All kernels are compiled with GCC 4.9 (from Debian Jessie). This
version is able to compile older kernels1 as well as current
ones. The kernel configuration used is the default one with
CONFIG_SMP
and CONFIG_IP_MULTIPLE_TABLES
options enabled (however,
no IP rules are used). Some other unrelated options are enabled to be
able to boot them in a virtual machine and run the benchmark.
The measurements are done in a virtual machine with one
vCPU.2 The host is an Intel Core i5-4670K and the CPU
governor was set to “performance.” The benchmark is
single-threaded. Implemented as a kernel module, it calls
fib_lookup()
with various destinations in 100,000 timed iterations
and keeps the median. Timings of individual runs are computed from the
TSC (and converted to nanoseconds by assuming a constant clock).

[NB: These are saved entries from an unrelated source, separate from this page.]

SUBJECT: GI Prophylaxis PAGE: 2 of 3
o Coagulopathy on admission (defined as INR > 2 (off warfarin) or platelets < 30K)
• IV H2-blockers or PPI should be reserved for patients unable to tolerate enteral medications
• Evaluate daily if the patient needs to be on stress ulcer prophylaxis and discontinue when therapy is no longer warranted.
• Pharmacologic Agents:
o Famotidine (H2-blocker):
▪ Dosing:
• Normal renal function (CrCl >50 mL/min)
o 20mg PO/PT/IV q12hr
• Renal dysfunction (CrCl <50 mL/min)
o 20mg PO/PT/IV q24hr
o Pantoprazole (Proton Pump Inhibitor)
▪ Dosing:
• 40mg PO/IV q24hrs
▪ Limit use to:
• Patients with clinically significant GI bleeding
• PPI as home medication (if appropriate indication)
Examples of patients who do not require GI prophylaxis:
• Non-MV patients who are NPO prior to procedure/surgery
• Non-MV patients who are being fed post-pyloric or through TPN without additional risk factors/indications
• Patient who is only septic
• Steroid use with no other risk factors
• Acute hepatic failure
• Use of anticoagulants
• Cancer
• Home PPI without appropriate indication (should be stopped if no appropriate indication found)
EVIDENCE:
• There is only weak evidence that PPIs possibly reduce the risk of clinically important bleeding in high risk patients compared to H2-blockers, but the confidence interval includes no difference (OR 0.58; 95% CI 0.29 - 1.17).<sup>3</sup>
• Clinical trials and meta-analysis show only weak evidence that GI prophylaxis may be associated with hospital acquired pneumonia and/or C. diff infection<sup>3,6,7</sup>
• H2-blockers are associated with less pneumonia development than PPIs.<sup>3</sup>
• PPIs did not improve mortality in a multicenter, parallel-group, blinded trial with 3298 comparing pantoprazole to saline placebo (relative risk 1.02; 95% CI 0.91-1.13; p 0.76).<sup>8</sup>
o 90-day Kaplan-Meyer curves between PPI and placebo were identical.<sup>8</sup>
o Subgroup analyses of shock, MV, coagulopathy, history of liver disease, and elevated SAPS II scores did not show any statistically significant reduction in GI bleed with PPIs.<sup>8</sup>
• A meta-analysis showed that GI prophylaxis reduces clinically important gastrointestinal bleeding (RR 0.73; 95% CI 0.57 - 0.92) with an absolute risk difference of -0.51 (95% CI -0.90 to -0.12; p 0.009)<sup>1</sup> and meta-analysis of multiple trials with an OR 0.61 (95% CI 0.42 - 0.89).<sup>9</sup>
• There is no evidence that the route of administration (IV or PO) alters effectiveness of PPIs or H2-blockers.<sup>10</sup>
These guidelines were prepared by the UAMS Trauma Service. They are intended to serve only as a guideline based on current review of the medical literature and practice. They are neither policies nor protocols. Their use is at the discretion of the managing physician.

The following kernel versions bring a notable performance improvement:
-
In Linux 2.6.39, commit 3630b7c050d9, David Miller removes the hash-based routing table implementation to switch to the LPC-trie implementation (available since Linux 2.6.13 as a compile-time option). This brings a small regression for the scenario with many host routes but boosts the performance for the general case.
-
In Linux 3.0, commit 281dc5c5ec0f, the improvement is not related to the network subsystem. Linus Torvalds disables the compiler size-optimization from the default configuration. It was believed that optimizing for size would help keeping the instruction cache efficient. However, compilers generated under-performing code on x86 when this option was enabled.
-
In Linux 3.6, commit f4530fa574df, David Miller adds an optimization to not evaluate IP rules when they are left unconfigured. From this point, the use of the
CONFIG_IP_MULTIPLE_TABLES
option doesn’t impact the performance unless some IP rules are configured. This version also removes the route cache (commit 5e9965c15ba8). However, this has no effect on the benchmark as it directly callsfib_lookup()

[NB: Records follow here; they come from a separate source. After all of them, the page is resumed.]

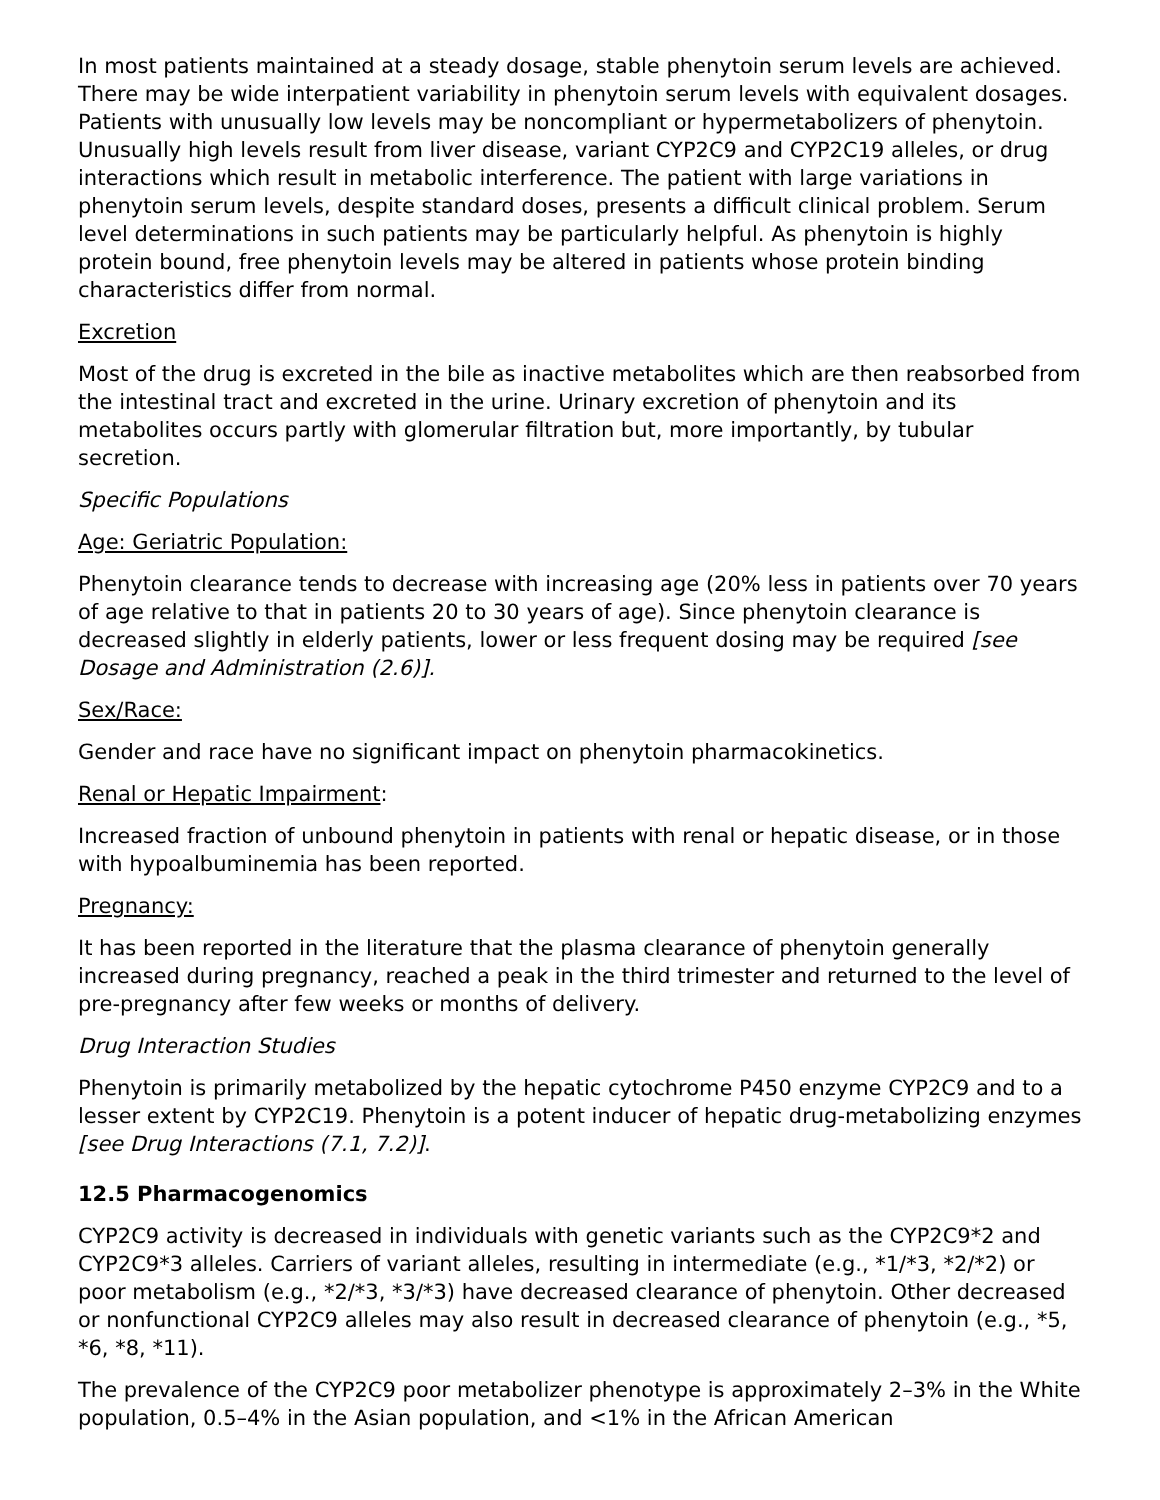In most patients maintained at a steady dosage, stable phenytoin serum levels are achieved. There may be wide interpatient variability in phenytoin serum levels with equivalent dosages. Patients with unusually low levels may be noncompliant or hypermetabolizers of phenytoin. Unusually high levels result from liver disease, variant CYP2C9 and CYP2C19 alleles, or drug interactions which result in metabolic interference. The patient with large variations in phenytoin serum levels, despite standard doses, presents a difficult clinical problem. Serum level determinations in such patients may be particularly helpful. As phenytoin is highly protein bound, free phenytoin levels may be altered in patients whose protein binding characteristics differ from normal.
Excretion
Most of the drug is excreted in the bile as inactive metabolites which are then reabsorbed from the intestinal tract and excreted in the urine. Urinary excretion of phenytoin and its metabolites occurs partly with glomerular filtration but, more importantly, by tubular secretion.
Specific Populations
Age: Geriatric Population:
Phenytoin clearance tends to decrease with increasing age (20% less in patients over 70 years of age relative to that in patients 20 to 30 years of age). Since phenytoin clearance is decreased slightly in elderly patients, lower or less frequent dosing may be required [see Dosage and Administration (2.6)].
Sex/Race:
Gender and race have no significant impact on phenytoin pharmacokinetics.
Renal or Hepatic Impairment:
Increased fraction of unbound phenytoin in patients with renal or hepatic disease, or in those with hypoalbuminemia has been reported.
Pregnancy:
It has been reported in the literature that the plasma clearance of phenytoin generally increased during pregnancy, reached a peak in the third trimester and returned to the level of pre-pregnancy after few weeks or months of delivery.
Drug Interaction Studies
Phenytoin is primarily metabolized by the hepatic cytochrome P450 enzyme CYP2C9 and to a lesser extent by CYP2C19. Phenytoin is a potent inducer of hepatic drug-metabolizing enzymes [see Drug Interactions (7.1, 7.2)].
12.5 Pharmacogenomics
CYP2C9 activity is decreased in individuals with genetic variants such as the CYP2C9*2 and CYP2C9*3 alleles. Carriers of variant alleles, resulting in intermediate (e.g., *1/*3, *2/*2) or poor metabolism (e.g., *2/*3, *3/*3) have decreased clearance of phenytoin. Other decreased or nonfunctional CYP2C9 alleles may also result in decreased clearance of phenytoin (e.g., *5, *6, *8, *11).
The prevalence of the CYP2C9 poor metabolizer phenotype is approximately 2–3% in the White population, 0.5–4% in the Asian population, and <1% in the African American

which doesn’t involve the cache. -
In Linux 4.0, notably commit 9f9e636d4f89, Alexander Duyck adds several optimizations to the trie lookup algorithm. It really pays off!
-
In Linux 4.1, commit 0ddcf43d5d4a, Alexander Duyck collapses the local and main tables when no specific IP rules are configured. For non-local traffic, both these tables were looked up.
Mid-2018 update#
Here is a graph for more recent kernels. Performance is mostly stable. Measures are done in a batch of 5 successful lookups to reduce overhead. Small regressions in 4.2 and 4.16 may or may not be significant—a 5 ns variation matches an L2 cache lookup.
The recent Meltdown and Spectre exploits have made headlines due the performance impact of the various mitigations. Because route lookup happens entirely in the kernel, the mitigations should have no effect, as confirmed in the graphs below:
Measures are done in a virtual machine with one vCPU. The host is an
Intel Core i5-4670K—Haswell microarchitecture—running at 3.4 GHz
with an up-to-date microcode and a Linux 4.16 kernel from Debian. When
protected, host is using PTI, full generic retpoline and IBPB. When
unprotected, the host is running with an out-of-date microcode and
mitigations are disabled on the command line (nopti nospectre_v2
).
Kernels for the guest are compiled with GCC 7.3—with retpoline
support.
-
Compiling old kernels with an updated userland may still require some small patches. ↩︎
-
The kernels are compiled with the
CONFIG_SMP
option to use the hierarchical RCU and activate more of the same code paths as actual routers. However, progress on parallelism are left unnoticed. ↩︎